# Leaving for ND tomorrow!



## BaddFish (Jun 20, 2009)

Been waiting for almost a year for tomorrow.

5 guys... 2 dogs over 750 shells of steel shot..and over 350 shells of lead for pheasant & grouse... oh ya its going to be good!

Spending 7 days on a farm- have full run of 1000 acres- paradise!

I'll post pics and I hope to have a you tube video posted eventually.


----------



## Minnowhead (Jan 12, 2011)

Good luck. I'm leaving end of the month. Hopefully they get the corn off for ya!


----------



## I_Shock_Em (Jul 20, 2008)

I sure wish I was going. Be sure to post how you do and PICS!!! I'm leaving today to go hunt opening day of inland duck in PA tomorrow.....not quite the same


----------



## ringmuskie9 (Mar 26, 2009)

Good luck... I know what you mean I cant wait til the end of the month heading to Canada


----------



## ErieAngler (Apr 15, 2006)

ringmuskie9 said:


> Good luck... I know what you mean I cant wait til the end of the month heading to Canada


Hey when the H E double hockey sticks do I get to come to Canada? You don't think I've befriended you because its fun do ya?

We need to do a trip like this guy is doing to ND.


----------



## ringmuskie9 (Mar 26, 2009)

ErieAngler said:


> Hey when the H E double hockey sticks do I get to come to Canada? You don't think I've befriended you because its fun do ya?
> 
> We need to do a trip like this guy is doing to ND.



Let me know.. I guy told me about a place in ND that is 100 bucks a day and you get 17,000acres of private land to hunt whatever you would like and this includes the lodging which is a house


----------



## I_Shock_Em (Jul 20, 2008)

ringmuskie9 said:


> Let me know.. I guy told me about a place in ND that is 100 bucks a day and you get 17,000acres of private land to hunt whatever you would like and this includes the lodging which is a house


If you ever go do that, count me in


----------



## russ9054 (May 4, 2011)

My bro lives up there. Don't waste your money its waterfowl heaven up there. Just asking to hunt usually will get you in the door. Limits in 40 minutes.


----------



## BaddFish (Jun 20, 2009)

Had a pretty good trip. A little disappointed on the ducks. I guess we worked harder then we expected to. We had to split up and take 5 different ponds in an area- that way, we kept the ducks moving. We didn't see ONE duck or goose in a feeding field. The crop fields suffered this year becouse of all the water. Its hard to scout when 1/3 of the roads are under water! I think the local birds had started to move out and the migration hadn't really started. By the 4th / 5th day we started to see more snow geese.
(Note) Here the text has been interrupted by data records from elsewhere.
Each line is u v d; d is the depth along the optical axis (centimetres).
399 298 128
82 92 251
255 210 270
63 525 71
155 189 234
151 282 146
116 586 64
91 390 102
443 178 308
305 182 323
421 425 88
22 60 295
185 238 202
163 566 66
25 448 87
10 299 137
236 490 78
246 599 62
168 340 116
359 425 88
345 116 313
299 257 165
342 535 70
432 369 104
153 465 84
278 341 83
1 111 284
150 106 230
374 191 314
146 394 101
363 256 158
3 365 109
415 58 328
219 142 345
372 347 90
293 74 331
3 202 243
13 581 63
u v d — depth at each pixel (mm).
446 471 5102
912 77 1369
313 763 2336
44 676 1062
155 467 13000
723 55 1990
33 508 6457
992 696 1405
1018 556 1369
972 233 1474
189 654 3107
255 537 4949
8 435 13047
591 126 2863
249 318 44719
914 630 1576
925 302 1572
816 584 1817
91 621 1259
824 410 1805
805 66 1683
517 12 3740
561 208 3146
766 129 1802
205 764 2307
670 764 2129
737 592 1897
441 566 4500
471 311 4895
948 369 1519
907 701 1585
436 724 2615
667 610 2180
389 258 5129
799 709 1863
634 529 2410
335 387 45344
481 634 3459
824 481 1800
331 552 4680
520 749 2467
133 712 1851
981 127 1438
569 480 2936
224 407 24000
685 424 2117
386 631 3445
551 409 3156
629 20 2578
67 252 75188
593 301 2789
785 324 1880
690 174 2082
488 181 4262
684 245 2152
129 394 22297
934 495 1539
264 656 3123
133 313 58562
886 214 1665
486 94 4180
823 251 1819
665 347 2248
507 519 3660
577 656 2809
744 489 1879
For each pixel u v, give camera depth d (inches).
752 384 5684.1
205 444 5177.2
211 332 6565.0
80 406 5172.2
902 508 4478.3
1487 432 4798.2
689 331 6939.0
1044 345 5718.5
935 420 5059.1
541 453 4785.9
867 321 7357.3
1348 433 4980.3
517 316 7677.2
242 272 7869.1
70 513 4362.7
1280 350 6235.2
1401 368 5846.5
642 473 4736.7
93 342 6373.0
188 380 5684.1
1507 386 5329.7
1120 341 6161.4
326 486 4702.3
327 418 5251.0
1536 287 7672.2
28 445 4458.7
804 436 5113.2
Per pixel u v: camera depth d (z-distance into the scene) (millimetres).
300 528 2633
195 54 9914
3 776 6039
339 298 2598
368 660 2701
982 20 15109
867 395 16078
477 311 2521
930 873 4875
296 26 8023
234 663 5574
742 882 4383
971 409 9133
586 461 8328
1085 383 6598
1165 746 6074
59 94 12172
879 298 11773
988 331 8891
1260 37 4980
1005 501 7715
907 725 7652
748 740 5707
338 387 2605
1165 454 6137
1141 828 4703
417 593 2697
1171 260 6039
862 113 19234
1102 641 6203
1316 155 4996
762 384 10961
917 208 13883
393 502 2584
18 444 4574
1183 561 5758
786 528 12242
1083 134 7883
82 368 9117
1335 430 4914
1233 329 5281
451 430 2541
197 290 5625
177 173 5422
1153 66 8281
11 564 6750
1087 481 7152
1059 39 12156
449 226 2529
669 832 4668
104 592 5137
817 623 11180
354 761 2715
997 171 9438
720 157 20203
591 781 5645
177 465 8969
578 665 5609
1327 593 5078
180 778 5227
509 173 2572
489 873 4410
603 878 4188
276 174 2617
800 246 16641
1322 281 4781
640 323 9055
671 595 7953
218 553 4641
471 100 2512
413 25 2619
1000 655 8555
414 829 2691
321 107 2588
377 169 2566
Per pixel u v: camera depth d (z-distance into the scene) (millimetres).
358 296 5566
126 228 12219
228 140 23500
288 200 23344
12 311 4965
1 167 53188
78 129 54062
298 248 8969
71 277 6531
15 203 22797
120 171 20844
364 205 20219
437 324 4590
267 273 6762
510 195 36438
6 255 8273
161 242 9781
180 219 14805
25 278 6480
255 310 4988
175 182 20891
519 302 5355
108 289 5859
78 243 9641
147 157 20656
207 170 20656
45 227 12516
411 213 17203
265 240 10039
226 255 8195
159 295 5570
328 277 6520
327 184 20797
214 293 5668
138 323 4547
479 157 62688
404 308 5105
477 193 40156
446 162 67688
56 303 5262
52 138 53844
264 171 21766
Pheasant hunting was alot of fun. They were everywhere. 

We shot: 63 ducks & 25 pheasants in 6 days of hunting.

The last two days we didn't chase the pheasants- we spent the afternoons scouting for the next mornings duck hunt.

The last morning (Fri) that we hunted I got my limit of 6 different ducks: mallard, widgeon, green & blue wing teal, gadwall & pintail. Very fun morning.

My dog of 1-3/4 yrs old- did excellent- all those hours of training at Buckeye paid off. 

His best retrieve was on a 200yd or so blind on a pheasant that ran.. 3 of us gave up and I planned on walking up the knoll to get him and leave... and here he comes trotting down the path at us with the pheasant in his mouth. Good times!

I'll post pics next.


----------



## BaddFish (Jun 20, 2009)




----------



## BaddFish (Jun 20, 2009)

its a nightmare getting these photos off my photo page... using photobucket is much easier. it seems i can only post one at a time...


----------



## BaddFish (Jun 20, 2009)




----------



## BaddFish (Jun 20, 2009)




----------



## ringmuskie9 (Mar 26, 2009)

Sounds like a great time... What area were you hunting?


----------



## firstflight111 (May 22, 2008)

nice hunt ... looks like fun


----------